## Exercise goal:
Please reproduce verbatim the lines from the one holding "collector number: 3856" through the final line, with both included.

****************************************

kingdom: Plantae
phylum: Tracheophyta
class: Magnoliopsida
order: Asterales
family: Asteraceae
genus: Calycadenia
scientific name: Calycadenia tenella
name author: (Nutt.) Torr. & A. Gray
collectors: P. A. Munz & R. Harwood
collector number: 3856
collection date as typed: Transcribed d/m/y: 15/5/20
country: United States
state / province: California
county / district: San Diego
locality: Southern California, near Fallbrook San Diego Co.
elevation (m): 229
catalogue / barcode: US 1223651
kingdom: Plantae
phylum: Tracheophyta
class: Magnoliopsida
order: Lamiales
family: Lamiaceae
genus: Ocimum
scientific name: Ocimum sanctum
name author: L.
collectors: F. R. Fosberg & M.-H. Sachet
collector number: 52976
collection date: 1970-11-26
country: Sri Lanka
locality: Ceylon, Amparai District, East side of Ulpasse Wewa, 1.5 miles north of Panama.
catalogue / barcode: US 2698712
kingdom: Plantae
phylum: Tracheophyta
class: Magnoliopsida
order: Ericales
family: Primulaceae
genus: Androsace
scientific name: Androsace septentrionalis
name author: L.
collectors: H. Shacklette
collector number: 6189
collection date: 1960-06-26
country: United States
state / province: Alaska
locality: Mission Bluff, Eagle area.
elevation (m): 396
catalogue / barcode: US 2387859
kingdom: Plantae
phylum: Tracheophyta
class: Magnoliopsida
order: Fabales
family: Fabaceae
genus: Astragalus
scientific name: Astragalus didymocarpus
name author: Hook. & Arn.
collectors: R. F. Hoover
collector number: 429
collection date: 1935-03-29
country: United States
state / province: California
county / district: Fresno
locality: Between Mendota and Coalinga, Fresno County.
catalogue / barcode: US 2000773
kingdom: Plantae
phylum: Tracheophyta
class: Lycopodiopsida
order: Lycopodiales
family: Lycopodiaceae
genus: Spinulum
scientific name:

****************************************

## Exercise answer:
collector number: 3856
collection date as typed: Transcribed d/m/y: 15/5/20
country: United States
state / province: California
county / district: San Diego
locality: Southern California, near Fallbrook San Diego Co.
elevation (m): 229
catalogue / barcode: US 1223651
kingdom: Plantae
phylum: Tracheophyta
class: Magnoliopsida
order: Lamiales
family: Lamiaceae
genus: Ocimum
scientific name: Ocimum sanctum
name author: L.
collectors: F. R. Fosberg & M.-H. Sachet
collector number: 52976
collection date: 1970-11-26
country: Sri Lanka
locality: Ceylon, Amparai District, East side of Ulpasse Wewa, 1.5 miles north of Panama.
catalogue / barcode: US 2698712
kingdom: Plantae
phylum: Tracheophyta
class: Magnoliopsida
order: Ericales
family: Primulaceae
genus: Androsace
scientific name: Androsace septentrionalis
name author: L.
collectors: H. Shacklette
collector number: 6189
collection date: 1960-06-26
country: United States
state / province: Alaska
locality: Mission Bluff, Eagle area.
elevation (m): 396
catalogue / barcode: US 2387859
kingdom: Plantae
phylum: Tracheophyta
class: Magnoliopsida
order: Fabales
family: Fabaceae
genus: Astragalus
scientific name: Astragalus didymocarpus
name author: Hook. & Arn.
collectors: R. F. Hoover
collector number: 429
collection date: 1935-03-29
country: United States
state / province: California
county / district: Fresno
locality: Between Mendota and Coalinga, Fresno County.
catalogue / barcode: US 2000773
kingdom: Plantae
phylum: Tracheophyta
class: Lycopodiopsida
order: Lycopodiales
family: Lycopodiaceae
genus: Spinulum
scientific name:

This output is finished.